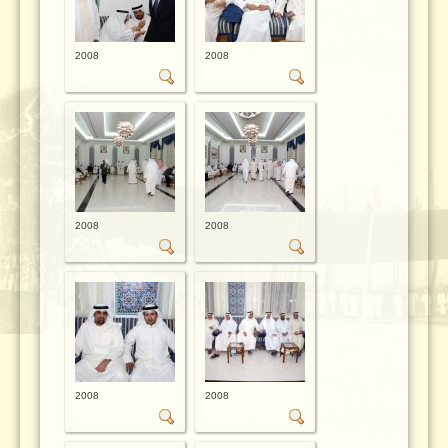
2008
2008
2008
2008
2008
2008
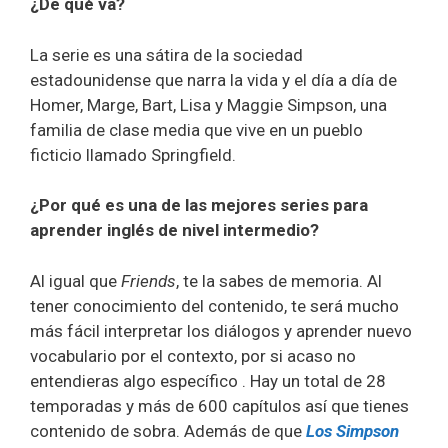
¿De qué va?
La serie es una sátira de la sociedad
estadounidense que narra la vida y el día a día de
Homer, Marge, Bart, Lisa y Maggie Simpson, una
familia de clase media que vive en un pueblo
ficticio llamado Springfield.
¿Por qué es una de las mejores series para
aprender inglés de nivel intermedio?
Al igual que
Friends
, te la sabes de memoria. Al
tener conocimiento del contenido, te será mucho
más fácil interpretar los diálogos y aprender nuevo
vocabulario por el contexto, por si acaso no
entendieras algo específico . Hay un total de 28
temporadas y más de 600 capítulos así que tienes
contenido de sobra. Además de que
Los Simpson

-=-=-

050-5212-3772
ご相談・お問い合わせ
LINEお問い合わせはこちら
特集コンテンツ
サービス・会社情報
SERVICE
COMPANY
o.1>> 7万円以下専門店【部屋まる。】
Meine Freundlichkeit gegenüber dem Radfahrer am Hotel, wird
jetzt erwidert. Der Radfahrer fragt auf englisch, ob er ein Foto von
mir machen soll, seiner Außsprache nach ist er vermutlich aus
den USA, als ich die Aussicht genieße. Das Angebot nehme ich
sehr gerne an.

-=-=-

Requirement: Starting at the line that contains "050-5212-3772" and ending after the line that contains "sehr gerne an.", format those lines as a numbered list, omitting any blank lines.

Task output:
1. 050-5212-3772
2. ご相談・お問い合わせ
3. LINEお問い合わせはこちら
4. 特集コンテンツ
5. サービス・会社情報
6. SERVICE
7. COMPANY
8. o.1>> 7万円以下専門店【部屋まる。】
9. Meine Freundlichkeit gegenüber dem Radfahrer am Hotel, wird
10. jetzt erwidert. Der Radfahrer fragt auf englisch, ob er ein Foto von
11. mir machen soll, seiner Außsprache nach ist er vermutlich aus
12. den USA, als ich die Aussicht genieße. Das Angebot nehme ich
13. sehr gerne an.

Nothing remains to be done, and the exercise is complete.